» **Provided text**:
········

Table 5 Subcategories of legitimate teleological explanations in physics textbooks by term

For our sample of physics textbooks, some terms are more likely to be linked to one category of legitimate teleology. Consider the case of a term that was cut from the main analysis because of its low instances of legitimate cases, “due to.” Both legitimate instances of “Due to” are examples of constraint (“Due to conservation of energy, ….” (P2, p. 12) and “…due to the invariance of the speed of light” (P3, p. 501)). In the cases of “in order to,” in physics contexts, 34 out of 35 of the responses were coded as legitimate agential teleology (for example, “the active [radioactive] wastes are dealt with in order to reduce the hazards” (P1, p. 487)). It is interesting to observe that “due to” is more likely to indicate a constraint, by comparison with “in order to” which tends to indicate human action. Science education textbook writers might also note that the terms “as” (6% of cases categorized as illegitimate), “so that” (6%) and “because” (5%) had relatively high proportions of instances in which their use was categorized as illegitimate (though the total counts for “as” and “because” are relatively low). For example, in the case of “as,” a force, friction, is implied to have a goal: “As it is trying to stop things moving, friction always acts parallel to the surfaces in contact and in the” (P3, p. 20). When coding, we found that in the cases of “in order to” and “to achieve this,” the inter-rater agreement was high (97.3% and 100%, respectively) and the likelihood of teleological legitimacy was similarly high (97.3% and 100%, respectively). This agreement can be explained by data in Table 5—both “In order to” and “to achieve this” are very likely to indicate human agency, making them relatively uncontroversial to classify. Two terms that were particularly likely to be associated with legitimate teleology “to achieve this” (4/4 cases) and “in order to” (35/36 cases) are both terms in which the majority of instances are agential. The relative easiness of identifying human action may explain the high proportion of legitimate application.

········

Stored data
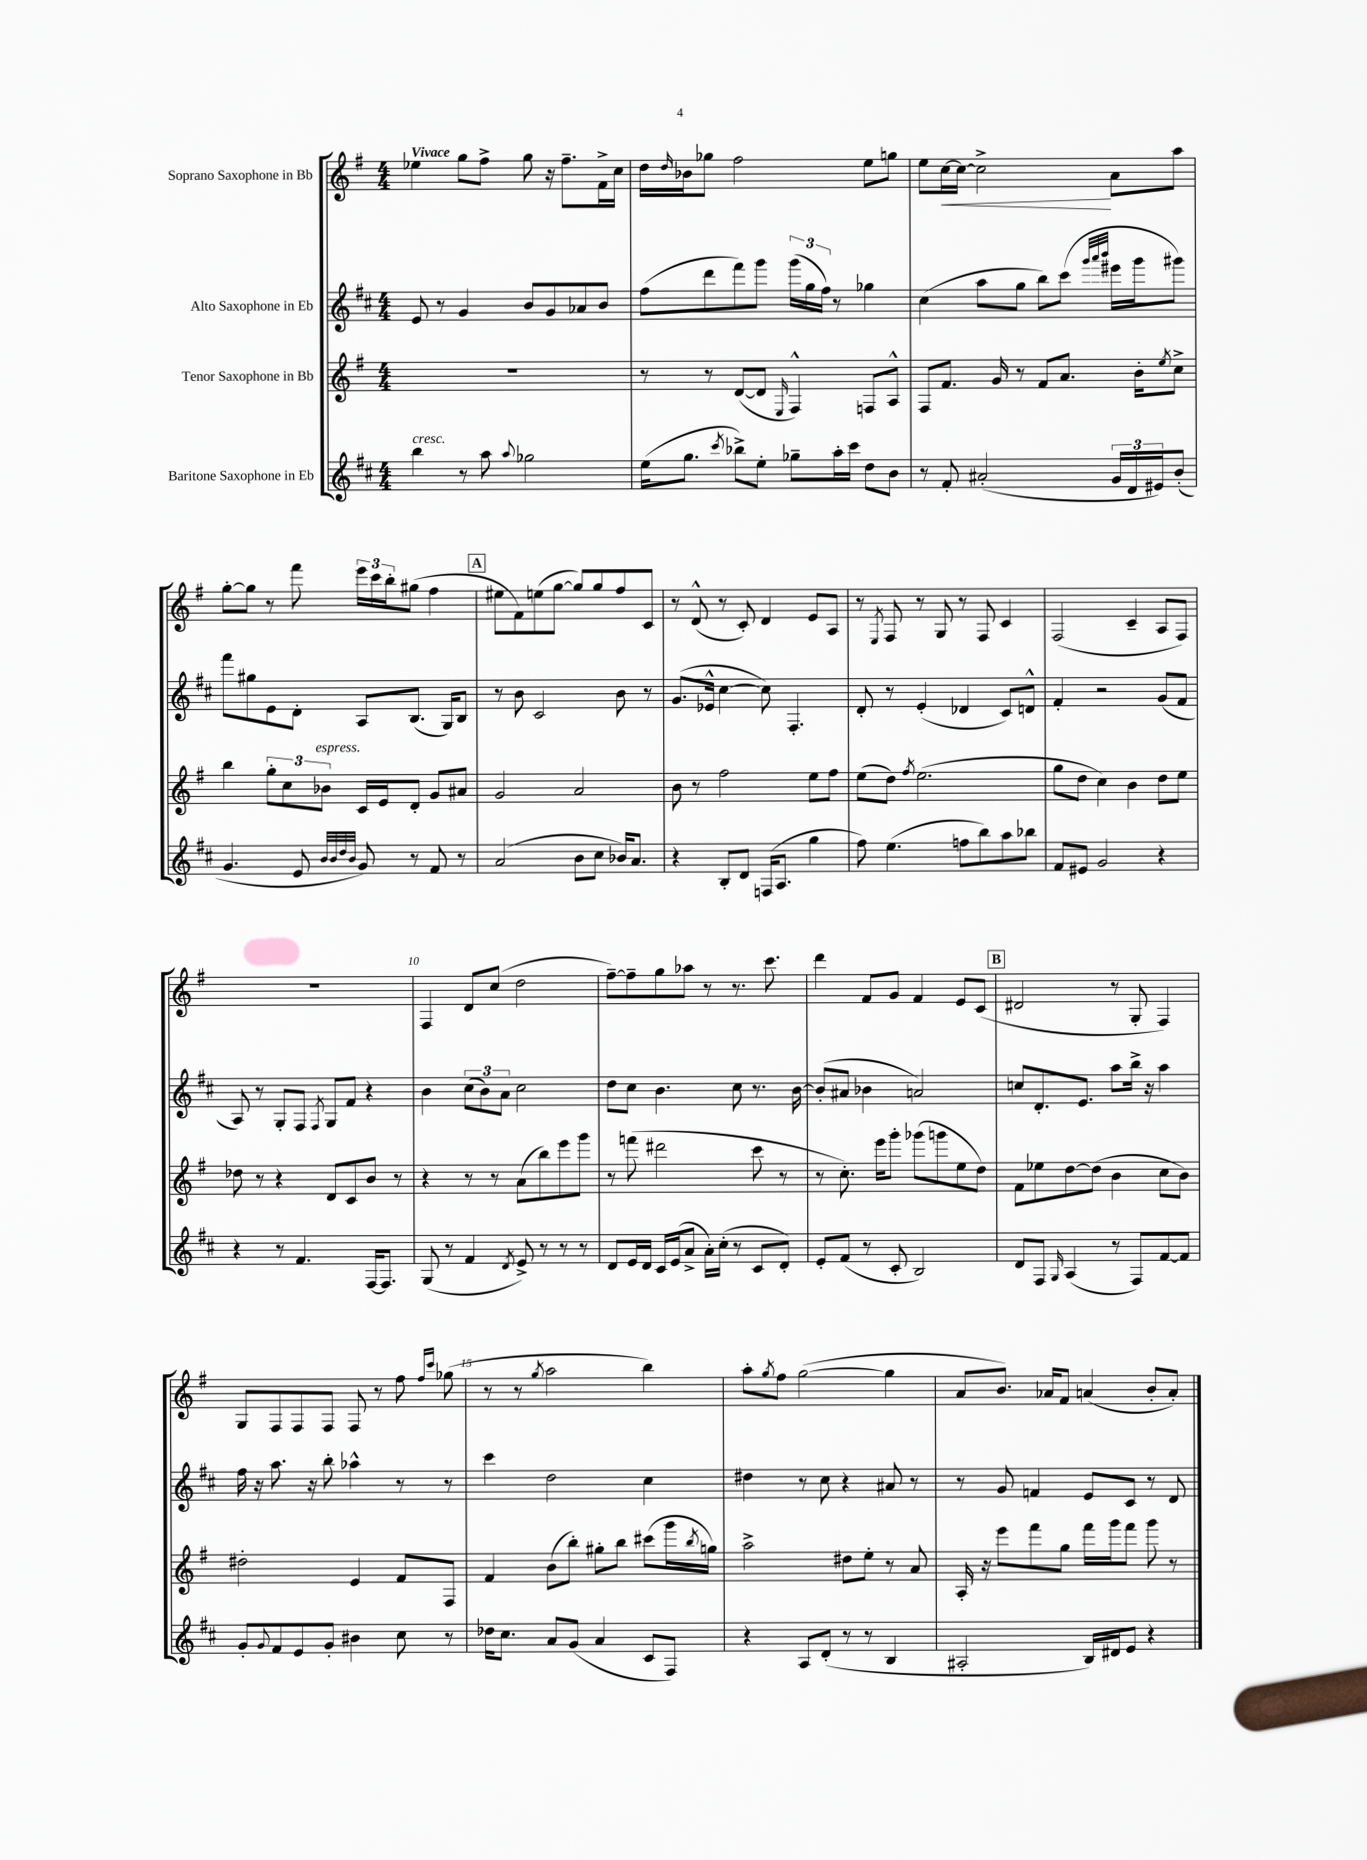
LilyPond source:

<<
\new StaffGroup <<
\new Staff = "s0" \with { instrumentName = "Soprano Saxophone in Bb" } {
    \clef treble \key g \major \numericTimeSignature \time 4/4 \tempo "Vivace"
    ees''4 g''8 fis''8-> g''8 r16 fis''8.-- fis'16-> c''16 |
    d''16 \grace { d''16 } bes'16 ges''8 fis''2 e''8 g''8 |
    e''8 c''16~\< c''16~ c''2->\! a'8 a''8 |
    g''8~-. g''8 r8 fis'''8 \tuplet 3/2 { e'''16 c'''16 b''16-. } gis''8( fis''4 |
    \mark \markup { \box "A" } eis''8 fis'8) e''8( g''8~ g''8) g''8 fis''8 c'8 |
    r8 d'8-^( r8 c'8-.) d'4 e'8 a8 |
    r8 \acciaccatura { e8 } fis8 r8 g8 r8 fis8 c'4 |
    fis2( c'4-- a8 fis8) |
    R1 |
    fis4 d'8 c''8( d''2 |
    fis''8~--) fis''8-- g''8 aes''8 r8 r8. c'''8. |
    d'''4 fis'8 g'8 fis'4 e'8 c'8( |
    \mark \markup { \box "B" } dis'2 r8 g8-. fis4) |
    g8 fis8 fis8 fis8 fis8 r8 fis''8 \grace { fis''16 c'''16 } ges''8( |
    r8 r8 \acciaccatura { g''8 } a''2 b''4) |
    a''8-. \acciaccatura { g''8 } fis''8 g''2~( g''4 |
    a'8 b'8.) aes'16 fis'8 a'4( b'8-. a'8-.) \bar "|." |
}
\new Staff = "s1" \with { instrumentName = "Alto Saxophone in Eb" } {
    \clef treble \key d \major \numericTimeSignature \time 4/4
    e'8 r8 g'4 b'8 g'8 aes'8 b'8 |
    fis''8( d'''8 fis'''8) g'''8 \tuplet 3/2 { g'''16( g''16 fis''16) } r8 ges''4 |
    cis''4( a''8 g''8 b''8) cis'''8( \grace { g'''32 a'''32 b'''32 } eis'''16 g'''16 gis'''8) |
    fis'''8 gis''8 e'8 d'8-. a8 b8.( g16) b8 |
    \mark \markup { \box "A" } r8 b'8 cis'2 b'8 r8 |
    g'8.( ees'16-^ cis''4~ cis''8) fis4.-. |
    d'8-. r8 e'4-.( des'4 cis'8) d'8-^ |
    fis'4-. r2 g'8( fis'8 |
    a8) r8 g8-. fis8 \acciaccatura { fis8 } g8 fis'8 r4 |
    b'4 \tuplet 3/2 { cis''8( b'8) a'8 } cis''2 |
    d''8 cis''8 b'4. cis''8 r8. b'16~ |
    b'8-.( ais'8 bes'4 a'2) |
    \mark \markup { \box "B" } c''8 d'8.-. e'8. a''8 b''16-> r16 a''4 |
    fis''16 r16 a''8. r16 b''8-. aes''4-^ r8 r8 |
    cis'''4 d''2 cis''4 |
    dis''4 r8 cis''8 r4 ais'8 r8 |
    r8 g'8 f'4 e'8 cis'8 r8 d'8 \bar "|." |
}
\new Staff = "s2" \with { instrumentName = "Tenor Saxophone in Bb" } {
    \clef treble \key g \major \numericTimeSignature \time 4/4
    R1 |
    r8 r8 d'8~( d'8 \grace { e16 } fis4-^) f8 a8-^ |
    fis8 fis'8. g'16 r8 fis'8 a'8. b'16-. \acciaccatura { e''8 } c''8-> |
    b''4 \tuplet 3/2 { g''8-. c''8 bes'8^\markup { \italic "espress." } } c'16 e'16 d'8-. g'8 ais'8 |
    \mark \markup { \box "A" } g'2 a'2 |
    b'8 r8 fis''2 e''8 fis''8 |
    e''8( d''8) \acciaccatura { fis''8 } e''2.( |
    g''8 d''8 c''4) b'4 d''8 e''8 |
    des''8 r8 r4 d'8 c'8 b'8 r8 |
    r4 r8 r8 a'8( b''8) e'''8 g'''8 |
    r8 f'''8( dis'''2 c'''8 r8 |
    r8 c''8.-.) e'''16 g'''8-. ges'''8( g'''8 e''8 d''8) |
    \mark \markup { \box "B" } fis'8 ees''8 d''8~ d''8( b'4 c''8 b'8) |
    dis''2-. e'4 fis'8 fis8 |
    fis'4 b'8( b''8-.) gis''8-. b''8 cis'''8( g'''16 \acciaccatura { b''8 } g''16) |
    a''2-> dis''8 e''8-. r8 a'8 |
    a16-. r16 e'''8 fis'''8 g''8 fis'''16 g'''16 fis'''8 g'''8 r8 \bar "|." |
}
\new Staff = "s3" \with { instrumentName = "Baritone Saxophone in Eb" } {
    \clef treble \key d \major \numericTimeSignature \time 4/4
    b''4^\markup { \italic "cresc." } r8 a''8 \appoggiatura { a''8 } ges''2 |
    e''16( g''8. \acciaccatura { cis'''8 } bes''8->) e''8-. ges''8-- a''16-. cis'''16 d''8 b'8 |
    r8 fis'8-. ais'2-.( \tuplet 3/2 { g'16 d'16 eis'16) } b'8-.( |
    g'4. e'8 \grace { b'32 b'32 d''32 b'32 } g'8) r8 fis'8 r8 |
    \mark \markup { \box "A" } a'2( b'8 cis''8 bes'16) a'8. |
    r4 b8-. d'8 f16( a8. g''4 |
    fis''8) e''4.( f''8 b''8) a''8 bes''8 |
    fis'8 eis'8 g'2 r4 |
    r4 r8 fis'4. fis16~ fis8. |
    g8( r8 fis'4 \acciaccatura { d'8 } e'8->) r8 r8 r8 |
    d'8 e'16 d'16 cis'16 e'16( a'8-> a'16-.) cis''16-.( r8 cis'8 d'8-.) |
    e'8-. fis'8( r8 cis'8-. b2) |
    \mark \markup { \box "B" } d'8 fis8 \grace { g16 } a4( r8 fis8) fis'8~ fis'8 |
    g'8-. \appoggiatura { g'8 } fis'8 e'8 g'8-. bis'4 cis''8 r8 |
    des''16 cis''8. a'8 g'8( a'4 cis'8 fis8) |
    r4 a8 d'8-.( r8 r8 b4 |
    ais2-. b16) dis'16 e'8 r4 \bar "|." |
}
>>
>>
\layout { \context { \Score \override BarNumber.break-visibility = ##(#f #t #t) barNumberVisibility = #(every-nth-bar-number-visible 5) } }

········

» **Objectives**:
1. List every line of the listing that contains the string "major".
2. Continue the passage on teleological explanations in physics textbooks from where it stops.
The passage and the listing are unrelated materials.

» **Results by task**:
1.
    \clef treble \key g \major \numericTimeSignature \time 4/4 \tempo "Vivace"
    \clef treble \key d \major \numericTimeSignature \time 4/4
    \clef treble \key g \major \numericTimeSignature \time 4/4
    \clef treble \key d \major \numericTimeSignature \time 4/4

2.
4.2 Some Cases of Disagreement in Coding

The use of text mining might imply that instances of particular forms of explanation can be easily searched for, by their association with particular phrases (like those in Table 3). However, our dual coding process emphasizes that the relationship between words and meaning is complex, and raters differed in their interpretation of whether particular claims were teleological or not. Ambiguity in language, subjectivity, and contextual factors contribute to these disagreements (Aroyo & Welty, 2015). Ambiguity arises from multiple meanings and unclear references, subjectivity stems from different perspectives and biases, and contextual factors vary based on cultural background and domain-specific knowledge. For example, in the case of “so that,” the coders were in agreement in about 69% of the cases. This is a relatively low percentage of agreement (an analysis of thresholds of coder agreement suggests that 90% agreement is accepted by all and 80% agreement by many researchers (Neuendorf, 2002)), and normally, the coders should discuss their criteria and recode anew. In contrast, the inter-coder agreement for “in order to” and “to achieve this” were 97.3% and 100%, respectively, and in general, there was high inter-coder agreement. In cases where there was disagreement, we discussed the cases and, in most instances, agreed on the categorization of the disciplinary expert coder. However, we have decided to report the results of this initial coding of phrases including “so that” here (see Table 6), because we found some interesting and consistent patterns of disagreement.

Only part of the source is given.